What do they look like?

Scientists can’t actually see black holes like other space objects like stars and planets. They are invisible, but interact with and influence the space around them, which can be detected. When looking at a black hole, you are essentially looking at the event horizon. Anything crossing this needs to travel faster than the speed of light to escape, so you see a black sphere reflecting nothing. However, sometimes material will ricochet off the event horizon instead of being drawn into the black hole. Radiation can’t escape gravitational pull once it crosses the event horizon, so it’s difficult to spot one in isolation. However, stellar black holes are most easily located in X-ray binary systems, where gas from a companion star is being pulled into them. X-rays are made by this gas which is heated up as it spirals towards the black hole via an orbiting structure. Astronomers can also measure a black hole’s mass, (a stellar black hole typically having between 2 and 20 solar masses), by observing its gravitational effect on the companion star.

══════════════════════════════

§ **GIVEN REQUEST A**:
In the records, revise everything from the beginning down to the line containing "country: China", replacing "collector number" with "field number" and leaving all else unchanged.

Extracted records
══════════════════════════════

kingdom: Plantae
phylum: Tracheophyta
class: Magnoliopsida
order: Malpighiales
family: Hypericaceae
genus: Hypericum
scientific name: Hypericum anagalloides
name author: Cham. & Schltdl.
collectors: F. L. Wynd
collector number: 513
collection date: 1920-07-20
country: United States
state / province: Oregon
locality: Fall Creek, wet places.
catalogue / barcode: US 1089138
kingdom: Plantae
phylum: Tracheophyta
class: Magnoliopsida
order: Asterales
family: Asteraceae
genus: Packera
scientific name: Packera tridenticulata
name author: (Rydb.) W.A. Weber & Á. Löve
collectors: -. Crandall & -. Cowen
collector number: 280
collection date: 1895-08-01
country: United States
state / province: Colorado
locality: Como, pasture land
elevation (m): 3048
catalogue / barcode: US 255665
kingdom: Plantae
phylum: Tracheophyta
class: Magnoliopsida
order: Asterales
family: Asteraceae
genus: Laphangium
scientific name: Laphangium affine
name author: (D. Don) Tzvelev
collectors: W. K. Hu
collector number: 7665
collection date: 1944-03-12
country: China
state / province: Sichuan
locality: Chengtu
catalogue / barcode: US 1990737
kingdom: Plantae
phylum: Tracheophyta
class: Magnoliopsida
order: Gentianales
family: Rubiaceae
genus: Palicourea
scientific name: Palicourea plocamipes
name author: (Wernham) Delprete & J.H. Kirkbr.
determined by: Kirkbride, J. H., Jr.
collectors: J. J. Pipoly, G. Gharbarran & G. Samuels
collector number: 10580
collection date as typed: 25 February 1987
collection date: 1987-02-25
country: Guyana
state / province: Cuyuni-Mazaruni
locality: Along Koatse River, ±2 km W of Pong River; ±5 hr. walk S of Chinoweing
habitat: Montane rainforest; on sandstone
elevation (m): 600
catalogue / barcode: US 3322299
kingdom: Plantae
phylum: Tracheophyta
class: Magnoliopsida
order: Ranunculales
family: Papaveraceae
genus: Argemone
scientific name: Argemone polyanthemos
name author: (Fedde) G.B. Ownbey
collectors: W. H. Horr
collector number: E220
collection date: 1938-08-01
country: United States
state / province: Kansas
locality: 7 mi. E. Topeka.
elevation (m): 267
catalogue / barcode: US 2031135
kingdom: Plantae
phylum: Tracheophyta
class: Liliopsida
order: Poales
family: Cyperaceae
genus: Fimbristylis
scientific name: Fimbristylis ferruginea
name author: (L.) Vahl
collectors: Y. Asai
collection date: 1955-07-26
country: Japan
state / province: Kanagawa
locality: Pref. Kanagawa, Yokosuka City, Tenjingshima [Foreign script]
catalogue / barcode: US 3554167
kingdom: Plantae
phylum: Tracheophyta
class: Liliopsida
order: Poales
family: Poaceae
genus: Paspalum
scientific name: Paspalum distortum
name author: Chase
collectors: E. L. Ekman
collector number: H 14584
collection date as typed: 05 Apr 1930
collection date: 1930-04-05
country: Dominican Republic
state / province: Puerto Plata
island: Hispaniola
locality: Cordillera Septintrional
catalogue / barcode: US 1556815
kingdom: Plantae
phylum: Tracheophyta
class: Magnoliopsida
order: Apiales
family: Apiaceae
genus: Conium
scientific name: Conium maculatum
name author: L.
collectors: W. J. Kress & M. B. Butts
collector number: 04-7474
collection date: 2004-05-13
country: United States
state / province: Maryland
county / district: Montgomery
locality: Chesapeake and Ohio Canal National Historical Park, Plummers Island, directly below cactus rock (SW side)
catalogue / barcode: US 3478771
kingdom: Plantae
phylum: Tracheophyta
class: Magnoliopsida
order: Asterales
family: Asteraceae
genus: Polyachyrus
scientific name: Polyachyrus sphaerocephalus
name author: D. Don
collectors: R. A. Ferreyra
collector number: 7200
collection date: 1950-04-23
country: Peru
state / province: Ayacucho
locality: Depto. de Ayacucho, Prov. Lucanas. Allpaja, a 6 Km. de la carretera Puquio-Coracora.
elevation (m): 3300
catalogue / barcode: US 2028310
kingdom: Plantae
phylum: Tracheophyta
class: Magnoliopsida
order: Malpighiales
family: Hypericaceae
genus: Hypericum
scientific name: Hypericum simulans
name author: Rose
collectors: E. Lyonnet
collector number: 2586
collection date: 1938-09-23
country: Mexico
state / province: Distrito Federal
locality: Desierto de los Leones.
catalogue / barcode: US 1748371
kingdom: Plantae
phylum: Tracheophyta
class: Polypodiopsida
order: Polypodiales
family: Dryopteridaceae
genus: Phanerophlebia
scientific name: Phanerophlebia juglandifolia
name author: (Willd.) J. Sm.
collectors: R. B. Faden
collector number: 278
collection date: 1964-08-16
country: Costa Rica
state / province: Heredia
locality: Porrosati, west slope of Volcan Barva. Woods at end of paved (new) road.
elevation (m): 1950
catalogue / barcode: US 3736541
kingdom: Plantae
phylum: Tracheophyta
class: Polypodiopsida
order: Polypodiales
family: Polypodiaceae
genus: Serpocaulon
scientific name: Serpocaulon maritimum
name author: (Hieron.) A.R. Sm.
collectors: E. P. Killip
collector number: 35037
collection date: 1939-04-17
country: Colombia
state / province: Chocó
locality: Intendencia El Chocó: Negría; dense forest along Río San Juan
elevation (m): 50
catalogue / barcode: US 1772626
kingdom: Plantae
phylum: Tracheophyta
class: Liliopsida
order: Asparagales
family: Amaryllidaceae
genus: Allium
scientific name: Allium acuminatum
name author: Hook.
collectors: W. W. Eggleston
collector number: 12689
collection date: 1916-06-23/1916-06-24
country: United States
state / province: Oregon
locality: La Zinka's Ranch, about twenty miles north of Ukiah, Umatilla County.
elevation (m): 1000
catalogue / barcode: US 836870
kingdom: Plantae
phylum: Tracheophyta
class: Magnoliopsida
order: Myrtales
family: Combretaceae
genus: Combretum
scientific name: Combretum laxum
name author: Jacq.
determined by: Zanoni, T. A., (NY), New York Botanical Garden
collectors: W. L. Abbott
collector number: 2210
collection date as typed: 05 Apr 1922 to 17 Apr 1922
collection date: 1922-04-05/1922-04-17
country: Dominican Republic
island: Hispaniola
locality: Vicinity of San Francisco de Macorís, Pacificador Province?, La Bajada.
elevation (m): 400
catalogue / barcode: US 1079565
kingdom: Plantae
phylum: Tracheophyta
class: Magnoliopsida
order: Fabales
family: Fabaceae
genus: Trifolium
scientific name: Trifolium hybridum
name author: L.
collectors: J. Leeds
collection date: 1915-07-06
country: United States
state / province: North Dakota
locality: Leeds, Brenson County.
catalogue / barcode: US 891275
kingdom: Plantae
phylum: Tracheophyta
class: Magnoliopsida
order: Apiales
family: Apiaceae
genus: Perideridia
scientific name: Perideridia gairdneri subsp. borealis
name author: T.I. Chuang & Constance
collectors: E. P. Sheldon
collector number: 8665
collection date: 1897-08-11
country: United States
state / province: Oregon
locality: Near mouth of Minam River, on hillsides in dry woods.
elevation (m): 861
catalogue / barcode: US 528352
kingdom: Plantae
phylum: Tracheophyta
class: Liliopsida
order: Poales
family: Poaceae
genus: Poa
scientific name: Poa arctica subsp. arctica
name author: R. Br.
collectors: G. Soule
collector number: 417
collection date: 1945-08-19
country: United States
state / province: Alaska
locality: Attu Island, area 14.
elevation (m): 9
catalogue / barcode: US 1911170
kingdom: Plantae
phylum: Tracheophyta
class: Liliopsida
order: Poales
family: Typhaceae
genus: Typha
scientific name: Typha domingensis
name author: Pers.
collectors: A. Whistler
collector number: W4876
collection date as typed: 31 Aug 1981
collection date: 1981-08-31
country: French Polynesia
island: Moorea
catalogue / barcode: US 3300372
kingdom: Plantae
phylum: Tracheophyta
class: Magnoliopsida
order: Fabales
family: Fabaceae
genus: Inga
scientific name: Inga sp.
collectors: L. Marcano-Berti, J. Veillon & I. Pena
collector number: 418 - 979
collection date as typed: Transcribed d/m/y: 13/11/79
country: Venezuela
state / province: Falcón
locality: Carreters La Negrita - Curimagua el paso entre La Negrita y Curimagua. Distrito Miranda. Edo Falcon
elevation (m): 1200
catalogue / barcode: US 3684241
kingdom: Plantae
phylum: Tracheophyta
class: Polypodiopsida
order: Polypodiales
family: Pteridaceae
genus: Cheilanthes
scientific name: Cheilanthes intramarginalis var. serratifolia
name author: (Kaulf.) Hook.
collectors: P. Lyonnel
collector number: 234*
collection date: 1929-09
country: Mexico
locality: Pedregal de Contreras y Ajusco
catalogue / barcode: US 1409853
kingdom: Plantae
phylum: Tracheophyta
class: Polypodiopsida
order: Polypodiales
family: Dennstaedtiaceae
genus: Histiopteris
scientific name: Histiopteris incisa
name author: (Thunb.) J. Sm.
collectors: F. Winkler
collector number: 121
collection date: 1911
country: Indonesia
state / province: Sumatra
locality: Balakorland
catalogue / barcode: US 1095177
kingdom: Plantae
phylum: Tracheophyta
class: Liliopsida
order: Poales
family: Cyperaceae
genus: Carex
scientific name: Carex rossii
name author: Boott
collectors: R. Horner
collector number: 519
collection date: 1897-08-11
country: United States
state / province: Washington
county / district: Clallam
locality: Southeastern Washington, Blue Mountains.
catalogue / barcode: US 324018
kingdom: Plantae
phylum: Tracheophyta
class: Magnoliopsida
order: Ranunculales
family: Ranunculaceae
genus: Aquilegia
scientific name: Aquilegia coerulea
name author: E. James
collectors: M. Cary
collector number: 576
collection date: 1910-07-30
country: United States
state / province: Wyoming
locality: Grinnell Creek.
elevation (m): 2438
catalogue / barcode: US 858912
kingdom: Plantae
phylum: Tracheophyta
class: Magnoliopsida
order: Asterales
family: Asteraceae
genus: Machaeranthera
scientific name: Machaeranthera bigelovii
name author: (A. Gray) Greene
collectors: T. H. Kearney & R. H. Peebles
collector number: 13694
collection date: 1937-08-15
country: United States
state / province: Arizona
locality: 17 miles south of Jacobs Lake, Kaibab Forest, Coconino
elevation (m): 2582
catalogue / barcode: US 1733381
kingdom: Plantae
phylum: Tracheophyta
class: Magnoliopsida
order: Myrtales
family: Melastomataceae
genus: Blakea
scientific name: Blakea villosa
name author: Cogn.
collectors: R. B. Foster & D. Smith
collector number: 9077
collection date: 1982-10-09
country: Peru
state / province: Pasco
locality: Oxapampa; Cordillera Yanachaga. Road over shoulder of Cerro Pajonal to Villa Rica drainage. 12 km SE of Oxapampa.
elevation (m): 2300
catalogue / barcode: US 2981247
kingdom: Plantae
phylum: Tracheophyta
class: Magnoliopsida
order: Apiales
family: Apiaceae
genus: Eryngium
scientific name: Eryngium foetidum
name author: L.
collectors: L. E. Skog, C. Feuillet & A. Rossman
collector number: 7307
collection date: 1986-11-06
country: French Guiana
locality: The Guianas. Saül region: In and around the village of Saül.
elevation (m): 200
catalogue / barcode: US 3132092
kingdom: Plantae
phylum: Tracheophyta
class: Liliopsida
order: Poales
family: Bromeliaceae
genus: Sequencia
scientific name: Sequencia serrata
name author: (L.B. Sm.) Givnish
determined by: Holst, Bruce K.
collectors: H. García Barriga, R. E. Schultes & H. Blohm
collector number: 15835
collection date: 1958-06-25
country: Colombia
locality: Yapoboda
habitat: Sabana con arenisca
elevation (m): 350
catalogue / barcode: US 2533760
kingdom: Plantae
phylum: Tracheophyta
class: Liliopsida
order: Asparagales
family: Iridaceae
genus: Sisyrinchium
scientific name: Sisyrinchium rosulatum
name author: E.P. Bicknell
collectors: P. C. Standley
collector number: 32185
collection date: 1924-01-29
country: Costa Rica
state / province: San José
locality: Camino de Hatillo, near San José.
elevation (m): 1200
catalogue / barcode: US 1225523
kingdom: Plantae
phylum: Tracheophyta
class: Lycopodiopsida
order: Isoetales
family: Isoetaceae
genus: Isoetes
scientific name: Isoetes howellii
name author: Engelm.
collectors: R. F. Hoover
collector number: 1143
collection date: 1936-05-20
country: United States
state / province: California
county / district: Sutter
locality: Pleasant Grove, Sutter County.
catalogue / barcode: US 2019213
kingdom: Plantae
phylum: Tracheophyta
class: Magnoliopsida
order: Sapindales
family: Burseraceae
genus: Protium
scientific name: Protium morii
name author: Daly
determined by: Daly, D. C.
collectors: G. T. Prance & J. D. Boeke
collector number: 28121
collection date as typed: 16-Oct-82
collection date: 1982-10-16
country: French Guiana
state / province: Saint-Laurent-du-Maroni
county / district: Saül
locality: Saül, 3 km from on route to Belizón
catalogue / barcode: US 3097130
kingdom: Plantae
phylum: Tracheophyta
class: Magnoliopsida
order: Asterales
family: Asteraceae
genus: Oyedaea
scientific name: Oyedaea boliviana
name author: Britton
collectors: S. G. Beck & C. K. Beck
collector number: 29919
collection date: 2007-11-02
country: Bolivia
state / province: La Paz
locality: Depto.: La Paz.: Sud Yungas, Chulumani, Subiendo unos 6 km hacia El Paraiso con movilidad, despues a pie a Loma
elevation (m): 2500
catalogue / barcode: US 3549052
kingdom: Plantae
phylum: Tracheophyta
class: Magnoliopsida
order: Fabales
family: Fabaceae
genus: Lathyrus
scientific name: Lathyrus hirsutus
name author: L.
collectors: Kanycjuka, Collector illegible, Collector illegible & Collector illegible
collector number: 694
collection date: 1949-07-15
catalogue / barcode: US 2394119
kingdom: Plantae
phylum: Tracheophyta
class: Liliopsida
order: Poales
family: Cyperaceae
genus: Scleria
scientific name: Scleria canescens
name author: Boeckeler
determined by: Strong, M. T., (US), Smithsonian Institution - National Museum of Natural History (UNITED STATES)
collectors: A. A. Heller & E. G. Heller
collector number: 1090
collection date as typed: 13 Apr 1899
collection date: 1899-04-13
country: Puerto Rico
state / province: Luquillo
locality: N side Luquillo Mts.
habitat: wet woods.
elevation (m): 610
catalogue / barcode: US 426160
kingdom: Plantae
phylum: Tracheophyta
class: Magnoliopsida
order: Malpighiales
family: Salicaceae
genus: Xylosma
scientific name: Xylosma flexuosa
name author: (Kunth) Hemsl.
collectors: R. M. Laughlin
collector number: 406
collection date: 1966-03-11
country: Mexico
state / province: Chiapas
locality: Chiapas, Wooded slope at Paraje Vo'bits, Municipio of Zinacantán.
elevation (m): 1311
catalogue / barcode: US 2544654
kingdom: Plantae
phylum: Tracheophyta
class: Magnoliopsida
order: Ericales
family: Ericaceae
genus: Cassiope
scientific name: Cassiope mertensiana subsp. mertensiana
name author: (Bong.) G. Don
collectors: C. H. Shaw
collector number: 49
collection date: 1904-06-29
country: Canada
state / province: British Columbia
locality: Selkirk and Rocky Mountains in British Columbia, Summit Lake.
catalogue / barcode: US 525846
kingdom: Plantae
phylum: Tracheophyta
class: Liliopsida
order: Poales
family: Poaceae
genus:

══════════════════════════════

§ **GIVEN REQUEST B**:
For each statement below, state whether it agrees with the black hole text above, and quote the words of the text that decide it.
(i) Stellar black holes are most easily located in X-ray binary systems.
(ii) A stellar black hole typically has between 2 and 50 solar masses.
(iii) Scientists can see black holes in the same way as stars and planets.

§ **RIGHT ANSWER A**:
kingdom: Plantae
phylum: Tracheophyta
class: Magnoliopsida
order: Malpighiales
family: Hypericaceae
genus: Hypericum
scientific name: Hypericum anagalloides
name author: Cham. & Schltdl.
collectors: F. L. Wynd
field number: 513
collection date: 1920-07-20
country: United States
state / province: Oregon
locality: Fall Creek, wet places.
catalogue / barcode: US 1089138
kingdom: Plantae
phylum: Tracheophyta
class: Magnoliopsida
order: Asterales
family: Asteraceae
genus: Packera
scientific name: Packera tridenticulata
name author: (Rydb.) W.A. Weber & Á. Löve
collectors: -. Crandall & -. Cowen
field number: 280
collection date: 1895-08-01
country: United States
state / province: Colorado
locality: Como, pasture land
elevation (m): 3048
catalogue / barcode: US 255665
kingdom: Plantae
phylum: Tracheophyta
class: Magnoliopsida
order: Asterales
family: Asteraceae
genus: Laphangium
scientific name: Laphangium affine
name author: (D. Don) Tzvelev
collectors: W. K. Hu
field number: 7665
collection date: 1944-03-12
country: China

§ **RIGHT ANSWER B**:
(i) Yes: "stellar black holes are most easily located in X-ray binary systems"
(ii) No: "a stellar black hole typically having between 2 and 20 solar masses"
(iii) No: "Scientists can’t actually see black holes like other space objects like stars and planets."